### Written task
Please format the data below, from its start up to and including the line with "genus: Chromolaena", as a two-column CSV with the header field,value and one row per line. Put each field name and each value in its own quoted field, with any line breaks replaced by spaces.
────────
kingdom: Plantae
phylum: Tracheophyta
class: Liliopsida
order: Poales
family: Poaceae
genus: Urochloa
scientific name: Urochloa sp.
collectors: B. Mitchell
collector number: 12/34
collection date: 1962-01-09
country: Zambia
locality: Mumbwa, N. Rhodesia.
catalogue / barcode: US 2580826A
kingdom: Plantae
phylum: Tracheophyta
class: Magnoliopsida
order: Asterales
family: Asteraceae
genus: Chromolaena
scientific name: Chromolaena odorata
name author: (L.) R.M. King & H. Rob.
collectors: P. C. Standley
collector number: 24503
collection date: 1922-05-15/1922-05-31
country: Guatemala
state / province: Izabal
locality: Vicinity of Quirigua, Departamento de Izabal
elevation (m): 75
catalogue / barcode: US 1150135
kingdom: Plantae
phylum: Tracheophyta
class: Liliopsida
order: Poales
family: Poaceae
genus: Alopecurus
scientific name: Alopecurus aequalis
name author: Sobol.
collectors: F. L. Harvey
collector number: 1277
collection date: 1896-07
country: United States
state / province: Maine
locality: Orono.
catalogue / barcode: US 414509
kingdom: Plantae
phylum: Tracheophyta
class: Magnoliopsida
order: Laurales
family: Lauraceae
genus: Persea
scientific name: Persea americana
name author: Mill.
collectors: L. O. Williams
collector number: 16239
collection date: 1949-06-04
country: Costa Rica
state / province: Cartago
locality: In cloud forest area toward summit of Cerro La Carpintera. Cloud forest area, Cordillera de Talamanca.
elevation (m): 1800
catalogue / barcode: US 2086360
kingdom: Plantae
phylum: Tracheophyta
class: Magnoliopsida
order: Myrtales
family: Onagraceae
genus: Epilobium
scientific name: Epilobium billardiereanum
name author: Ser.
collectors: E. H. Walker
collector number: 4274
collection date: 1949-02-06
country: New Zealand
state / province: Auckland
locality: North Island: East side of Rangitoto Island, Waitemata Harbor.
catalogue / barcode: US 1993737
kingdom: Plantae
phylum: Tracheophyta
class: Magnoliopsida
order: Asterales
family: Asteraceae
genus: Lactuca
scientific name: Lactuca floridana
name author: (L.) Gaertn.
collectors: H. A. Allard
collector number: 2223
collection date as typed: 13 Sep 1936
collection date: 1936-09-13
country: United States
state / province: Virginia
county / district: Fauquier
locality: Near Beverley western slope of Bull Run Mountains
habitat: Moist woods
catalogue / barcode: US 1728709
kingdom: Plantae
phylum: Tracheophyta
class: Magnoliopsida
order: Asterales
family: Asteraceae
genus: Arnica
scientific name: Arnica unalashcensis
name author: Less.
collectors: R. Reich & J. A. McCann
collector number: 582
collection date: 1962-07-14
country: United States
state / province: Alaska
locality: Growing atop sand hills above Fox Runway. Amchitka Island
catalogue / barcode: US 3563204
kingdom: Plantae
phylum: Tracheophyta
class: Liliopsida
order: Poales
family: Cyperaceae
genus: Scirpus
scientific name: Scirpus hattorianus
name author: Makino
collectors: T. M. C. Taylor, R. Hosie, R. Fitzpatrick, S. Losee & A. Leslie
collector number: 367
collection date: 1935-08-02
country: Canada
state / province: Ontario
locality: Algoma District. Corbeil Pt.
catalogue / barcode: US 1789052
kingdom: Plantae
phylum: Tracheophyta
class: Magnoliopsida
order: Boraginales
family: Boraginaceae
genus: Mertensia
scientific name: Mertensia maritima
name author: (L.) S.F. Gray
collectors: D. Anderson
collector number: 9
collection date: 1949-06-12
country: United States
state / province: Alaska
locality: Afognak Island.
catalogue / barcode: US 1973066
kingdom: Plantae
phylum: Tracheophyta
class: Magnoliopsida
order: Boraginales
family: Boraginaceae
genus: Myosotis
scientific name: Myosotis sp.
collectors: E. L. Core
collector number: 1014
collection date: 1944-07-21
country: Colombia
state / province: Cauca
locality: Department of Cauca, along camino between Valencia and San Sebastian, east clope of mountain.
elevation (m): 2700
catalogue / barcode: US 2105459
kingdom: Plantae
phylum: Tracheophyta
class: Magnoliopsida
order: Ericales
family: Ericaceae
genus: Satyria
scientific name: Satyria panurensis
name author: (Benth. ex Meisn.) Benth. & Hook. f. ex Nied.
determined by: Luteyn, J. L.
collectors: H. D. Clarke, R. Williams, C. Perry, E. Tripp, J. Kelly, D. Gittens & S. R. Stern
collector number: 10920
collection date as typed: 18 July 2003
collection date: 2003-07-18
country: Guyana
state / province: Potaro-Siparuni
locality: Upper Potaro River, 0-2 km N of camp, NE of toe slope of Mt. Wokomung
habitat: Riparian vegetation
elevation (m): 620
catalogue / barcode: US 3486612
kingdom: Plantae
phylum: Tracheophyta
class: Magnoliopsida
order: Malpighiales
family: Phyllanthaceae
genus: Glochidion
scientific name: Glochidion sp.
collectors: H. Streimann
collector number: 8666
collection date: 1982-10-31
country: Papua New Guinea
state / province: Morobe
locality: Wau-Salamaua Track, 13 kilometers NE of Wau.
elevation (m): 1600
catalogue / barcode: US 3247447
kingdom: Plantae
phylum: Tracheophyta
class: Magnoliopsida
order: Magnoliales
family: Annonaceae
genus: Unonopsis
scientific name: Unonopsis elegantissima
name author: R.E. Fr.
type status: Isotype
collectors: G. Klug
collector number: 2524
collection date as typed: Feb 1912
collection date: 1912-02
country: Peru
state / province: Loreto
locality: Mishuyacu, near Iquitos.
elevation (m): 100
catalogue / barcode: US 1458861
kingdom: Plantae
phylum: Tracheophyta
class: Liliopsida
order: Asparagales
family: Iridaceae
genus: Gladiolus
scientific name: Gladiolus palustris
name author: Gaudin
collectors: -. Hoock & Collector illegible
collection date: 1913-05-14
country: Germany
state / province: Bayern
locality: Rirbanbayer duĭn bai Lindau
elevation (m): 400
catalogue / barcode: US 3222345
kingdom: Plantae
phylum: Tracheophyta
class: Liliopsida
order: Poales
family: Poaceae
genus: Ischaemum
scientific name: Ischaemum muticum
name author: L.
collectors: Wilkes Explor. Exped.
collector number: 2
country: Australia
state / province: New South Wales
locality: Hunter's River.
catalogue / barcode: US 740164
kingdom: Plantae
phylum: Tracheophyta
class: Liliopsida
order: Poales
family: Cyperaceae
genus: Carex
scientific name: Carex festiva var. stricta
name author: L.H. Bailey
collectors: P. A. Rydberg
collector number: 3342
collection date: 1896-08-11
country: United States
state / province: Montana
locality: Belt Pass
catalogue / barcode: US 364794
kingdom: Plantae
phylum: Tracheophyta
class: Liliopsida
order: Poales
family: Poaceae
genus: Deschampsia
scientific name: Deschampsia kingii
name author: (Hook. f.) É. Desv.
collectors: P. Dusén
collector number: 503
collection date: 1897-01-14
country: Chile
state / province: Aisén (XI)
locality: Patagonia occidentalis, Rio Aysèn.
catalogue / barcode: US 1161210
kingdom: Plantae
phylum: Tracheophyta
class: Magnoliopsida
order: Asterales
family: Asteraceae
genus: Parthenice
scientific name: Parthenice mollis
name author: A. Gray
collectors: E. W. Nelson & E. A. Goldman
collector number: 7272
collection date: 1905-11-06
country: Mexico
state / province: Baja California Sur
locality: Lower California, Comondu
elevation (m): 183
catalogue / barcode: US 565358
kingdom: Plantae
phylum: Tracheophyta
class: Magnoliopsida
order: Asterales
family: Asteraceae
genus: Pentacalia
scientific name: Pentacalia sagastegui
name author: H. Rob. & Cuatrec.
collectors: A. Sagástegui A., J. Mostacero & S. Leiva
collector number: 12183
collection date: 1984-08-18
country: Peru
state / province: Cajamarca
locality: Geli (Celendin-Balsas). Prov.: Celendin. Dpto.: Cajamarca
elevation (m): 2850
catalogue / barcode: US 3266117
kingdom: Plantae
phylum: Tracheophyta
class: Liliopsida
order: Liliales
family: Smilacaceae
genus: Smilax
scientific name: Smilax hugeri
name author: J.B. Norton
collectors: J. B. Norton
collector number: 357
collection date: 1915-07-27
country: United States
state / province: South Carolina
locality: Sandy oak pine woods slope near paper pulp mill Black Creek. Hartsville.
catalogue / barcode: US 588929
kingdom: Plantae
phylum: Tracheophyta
────────
### Exercise response
field,value
"kingdom:","Plantae"
"phylum:","Tracheophyta"
"class:","Liliopsida"
"order:","Poales"
"family:","Poaceae"
"genus:","Urochloa"
"scientific name:","Urochloa sp."
"collectors:","B. Mitchell"
"collector number:","12/34"
"collection date:","1962-01-09"
"country:","Zambia"
"locality:","Mumbwa, N. Rhodesia."
"catalogue / barcode:","US 2580826A"
"kingdom:","Plantae"
"phylum:","Tracheophyta"
"class:","Magnoliopsida"
"order:","Asterales"
"family:","Asteraceae"
"genus:","Chromolaena"